Supplied text:
Re: Wrong value in metapage of GIN INDEX.

From: keisuke kuroda <keisuke(dot)kuroda(dot)3862(at)gmail(dot)com>
To: "Moon, Insung" <tsukiwamoon(dot)pgsql(at)gmail(dot)com>
Cc: pgsql-hackers(at)lists(dot)postgresql(dot)org
Subject: Re: Wrong value in metapage of GIN INDEX.
Date: 2019-08-30 02:48:47
Message-ID: CANDwggLfKsT28YhcoR6k3N-k1Aw887vT5-1cUXZ0XKPBvHw4Rw@mail.gmail.com
Views: Raw Message | Whole Thread | Download mbox | Resend email
Thread:
Lists: pgsql-hackers

Hi Moon-san.

Thank you for posting.

We are testing the GIN index onJSONB type.
The default maintenance_work_mem (64MB) was fine in usually cases.
However, this problem occurs when indexing very large JSONB data.

best regards,
Keisuke Kuroda

2019年8月29日(木) 17:20 Moon, Insung <tsukiwamoon(dot)pgsql(at)gmail(dot)com>:

> Dear Hackers.
>
> Kuroda-san and I are interested in the GIN index and have been testing
> various things.
> While testing, we are found a little bug.
> Some cases, the value of nEntries in the metapage was set to the wrong
> value.
>
> This is a reproduce of bug situation.
> =# SET maintenance_work_mem TO '1MB';
> =# CREATE TABLE foo(i jsonb);
> =# INSERT INTO foo(i) select jsonb_build_object('foobar001', i) FROM
> generate_series(1, 10000) AS i;
>
> # Input the same value again.
> =# INSERT INTO foo(i) select jsonb_build_object('foobar001', i) FROM
> generate_series(1, 10000) AS i;
> # Creates GIN Index.

Input data:
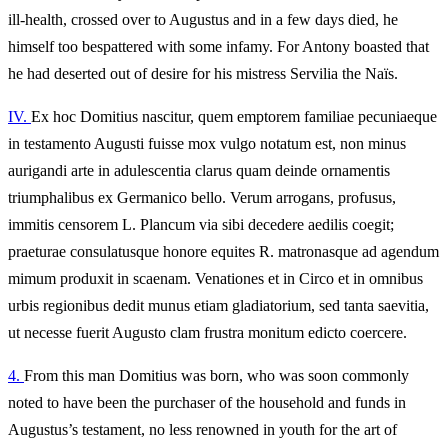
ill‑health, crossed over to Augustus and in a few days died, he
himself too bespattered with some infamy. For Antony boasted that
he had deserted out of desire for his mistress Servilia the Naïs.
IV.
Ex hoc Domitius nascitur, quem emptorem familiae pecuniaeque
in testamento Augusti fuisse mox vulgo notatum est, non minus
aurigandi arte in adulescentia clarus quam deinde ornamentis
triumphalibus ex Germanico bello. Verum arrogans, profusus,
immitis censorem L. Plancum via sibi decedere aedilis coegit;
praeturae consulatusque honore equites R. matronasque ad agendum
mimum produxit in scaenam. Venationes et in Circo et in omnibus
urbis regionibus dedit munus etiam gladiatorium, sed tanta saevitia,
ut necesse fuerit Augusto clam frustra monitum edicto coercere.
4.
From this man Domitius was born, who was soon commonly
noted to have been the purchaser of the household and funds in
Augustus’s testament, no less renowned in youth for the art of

--

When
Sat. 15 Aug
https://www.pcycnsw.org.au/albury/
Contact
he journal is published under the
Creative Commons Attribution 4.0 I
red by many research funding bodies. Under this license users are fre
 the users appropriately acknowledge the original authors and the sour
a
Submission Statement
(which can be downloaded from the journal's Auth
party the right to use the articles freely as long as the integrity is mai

...

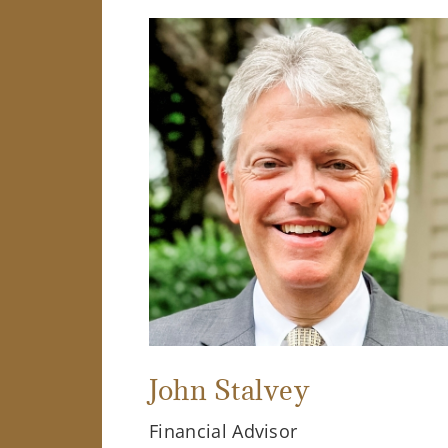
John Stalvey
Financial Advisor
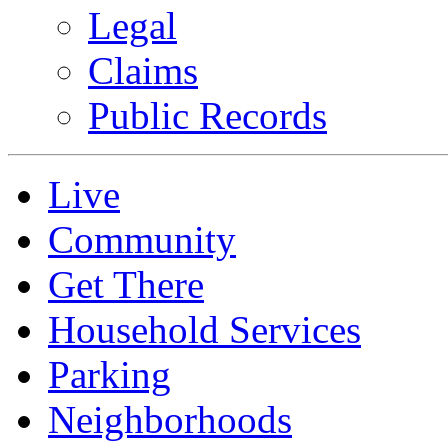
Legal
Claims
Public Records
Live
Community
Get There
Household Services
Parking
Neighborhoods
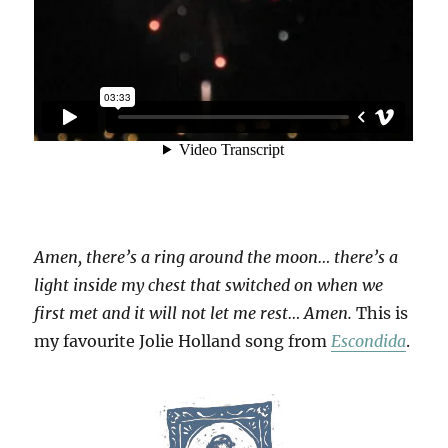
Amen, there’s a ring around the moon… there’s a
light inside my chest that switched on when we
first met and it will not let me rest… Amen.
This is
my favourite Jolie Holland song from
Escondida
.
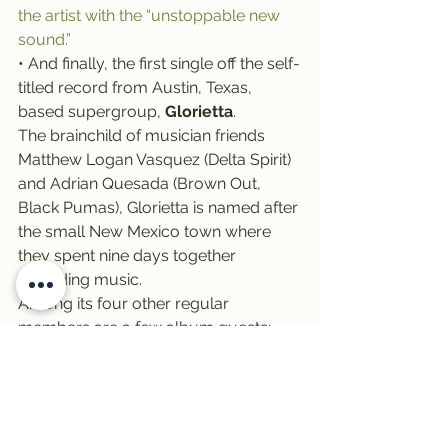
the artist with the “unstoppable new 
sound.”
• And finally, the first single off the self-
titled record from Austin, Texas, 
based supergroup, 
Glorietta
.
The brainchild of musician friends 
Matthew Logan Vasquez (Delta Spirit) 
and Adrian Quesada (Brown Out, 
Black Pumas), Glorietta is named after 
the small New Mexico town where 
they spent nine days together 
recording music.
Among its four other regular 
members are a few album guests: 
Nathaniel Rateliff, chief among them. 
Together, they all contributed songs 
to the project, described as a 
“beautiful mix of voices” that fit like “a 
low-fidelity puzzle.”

Task A:
Reproduce word for word the portion of the GIN index message that opens with the words containing "2019年8月29日(木) 17:20 Moon, Insung" and closes with "of bug situation.".
Task B:
Answer these questions from the GIN index message:
(i) What is the default maintenance_work_mem value named in the message?
(ii) To what value do the reproduction steps set maintenance_work_mem?
(iii) Which value in the metapage was sometimes set incorrectly?

Exercise response A:
2019年8月29日(木) 17:20 Moon, Insung <tsukiwamoon(dot)pgsql(at)gmail(dot)com>:

> Dear Hackers.
>
> Kuroda-san and I are interested in the GIN index and have been testing
> various things.
> While testing, we are found a little bug.
> Some cases, the value of nEntries in the metapage was set to the wrong
> value.
>
> This is a reproduce of bug situation.

Exercise response B:
(i) 64MB
(ii) 1MB
(iii) nEntries